Output per individual (always gzip-compressed FASTA):

processed_data/{role_dir}/{dataset}/{species}/{individual}/cleaned/
    {sample}_good.fasta.gz       — sequences that pass (not contaminated)
    {sample}_discarded.fasta.gz  — sequences that fail (contaminated)
skimindex decontam clean                             # clean all datasets
skimindex decontam clean --dataset species_15x       # one dataset
skimindex decontam clean --dataset species_15x --species Betula_nana
skimindex decontam clean --dataset species_15x --species Betula_nana --individual IGA-24-34
Option Description
--dataset NAME Process a single genomes/genome_skims dataset.
--species NAME Restrict to a single species (as listed by --list).
--individual NAME Restrict to a single individual (requires --species).
--list Print available dataset/species/individual combinations as multi-line CSV and exit.
--dry-run Show what would be processed without executing.

The --list output is a multi-column CSV:

dataset,species,individual
species_15x,Betula_exilis,IGA-24-33
species_15x,Betula_nana,IGA-24-34
vaccinium_skims,Vaccinium_myrtillus,SAMEA9098823
…

validate — Validate configuration

Loads config/skimindex.toml, runs all validation rules, and reports errors.

skimindex validate [--config PATH]
Option Description
--config PATH Path to the config file (default: /config/skimindex.toml).

Exits with code 0 if valid, 1 if errors are found.


User subcommands

Scripts placed in the project's usercmd/ directory are automatically available as subcommands without rebuilding the image.
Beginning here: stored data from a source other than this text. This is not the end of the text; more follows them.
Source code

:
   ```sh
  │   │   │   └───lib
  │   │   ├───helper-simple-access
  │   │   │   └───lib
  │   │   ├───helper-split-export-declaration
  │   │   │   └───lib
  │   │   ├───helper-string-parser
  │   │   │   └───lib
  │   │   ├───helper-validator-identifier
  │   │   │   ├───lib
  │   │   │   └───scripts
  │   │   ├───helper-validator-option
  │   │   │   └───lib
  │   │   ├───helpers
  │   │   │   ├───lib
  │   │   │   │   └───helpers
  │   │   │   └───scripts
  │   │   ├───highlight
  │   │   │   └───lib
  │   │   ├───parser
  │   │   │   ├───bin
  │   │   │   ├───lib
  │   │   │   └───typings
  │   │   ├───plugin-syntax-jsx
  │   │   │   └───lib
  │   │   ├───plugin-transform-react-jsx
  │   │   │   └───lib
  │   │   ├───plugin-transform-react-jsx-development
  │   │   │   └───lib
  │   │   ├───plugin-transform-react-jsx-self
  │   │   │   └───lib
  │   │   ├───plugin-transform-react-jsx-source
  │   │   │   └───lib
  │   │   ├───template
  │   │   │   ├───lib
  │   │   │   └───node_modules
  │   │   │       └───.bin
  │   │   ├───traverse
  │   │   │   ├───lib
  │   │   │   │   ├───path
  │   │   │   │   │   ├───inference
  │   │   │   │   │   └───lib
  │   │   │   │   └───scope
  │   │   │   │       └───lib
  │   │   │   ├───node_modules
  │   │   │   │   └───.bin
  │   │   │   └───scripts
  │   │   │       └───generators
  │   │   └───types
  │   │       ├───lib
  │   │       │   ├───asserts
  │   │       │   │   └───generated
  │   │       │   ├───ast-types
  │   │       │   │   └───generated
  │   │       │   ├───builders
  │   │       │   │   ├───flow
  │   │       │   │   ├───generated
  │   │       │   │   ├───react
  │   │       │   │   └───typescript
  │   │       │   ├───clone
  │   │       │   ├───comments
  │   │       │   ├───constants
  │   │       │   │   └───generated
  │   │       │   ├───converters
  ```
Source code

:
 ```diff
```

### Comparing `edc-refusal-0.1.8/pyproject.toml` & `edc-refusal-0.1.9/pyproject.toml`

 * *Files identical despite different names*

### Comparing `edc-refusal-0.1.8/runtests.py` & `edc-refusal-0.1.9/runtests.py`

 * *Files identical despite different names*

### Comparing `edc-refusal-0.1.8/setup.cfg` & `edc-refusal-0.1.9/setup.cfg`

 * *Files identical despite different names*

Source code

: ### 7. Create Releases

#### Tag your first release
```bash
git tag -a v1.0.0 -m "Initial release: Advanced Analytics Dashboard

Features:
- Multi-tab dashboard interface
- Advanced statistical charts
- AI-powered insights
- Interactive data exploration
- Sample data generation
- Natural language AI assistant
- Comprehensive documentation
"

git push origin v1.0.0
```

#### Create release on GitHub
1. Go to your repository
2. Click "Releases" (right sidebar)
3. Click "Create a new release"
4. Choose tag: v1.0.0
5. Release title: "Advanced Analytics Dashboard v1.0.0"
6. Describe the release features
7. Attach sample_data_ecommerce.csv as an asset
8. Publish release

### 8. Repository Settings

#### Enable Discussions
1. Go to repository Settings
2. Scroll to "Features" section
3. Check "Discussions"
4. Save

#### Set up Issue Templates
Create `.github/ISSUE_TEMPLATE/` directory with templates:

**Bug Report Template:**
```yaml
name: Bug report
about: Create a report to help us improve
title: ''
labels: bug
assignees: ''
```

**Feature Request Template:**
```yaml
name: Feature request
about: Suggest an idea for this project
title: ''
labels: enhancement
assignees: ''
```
skimindex <name> [options]

Each script runs inside the container with:

  • usercmd/ bind-mounted to /usercmd/
  • SKIMINDEX_SCRIPTS_DIR=/app/scripts set, so scripts can source the skimindex libraries:
source "${SKIMINDEX_SCRIPTS_DIR}/__skimindex.sh"   # log + config + stamping

The first non-empty comment line of the script (after the shebang and any separator) is used as its description in skimindex --help.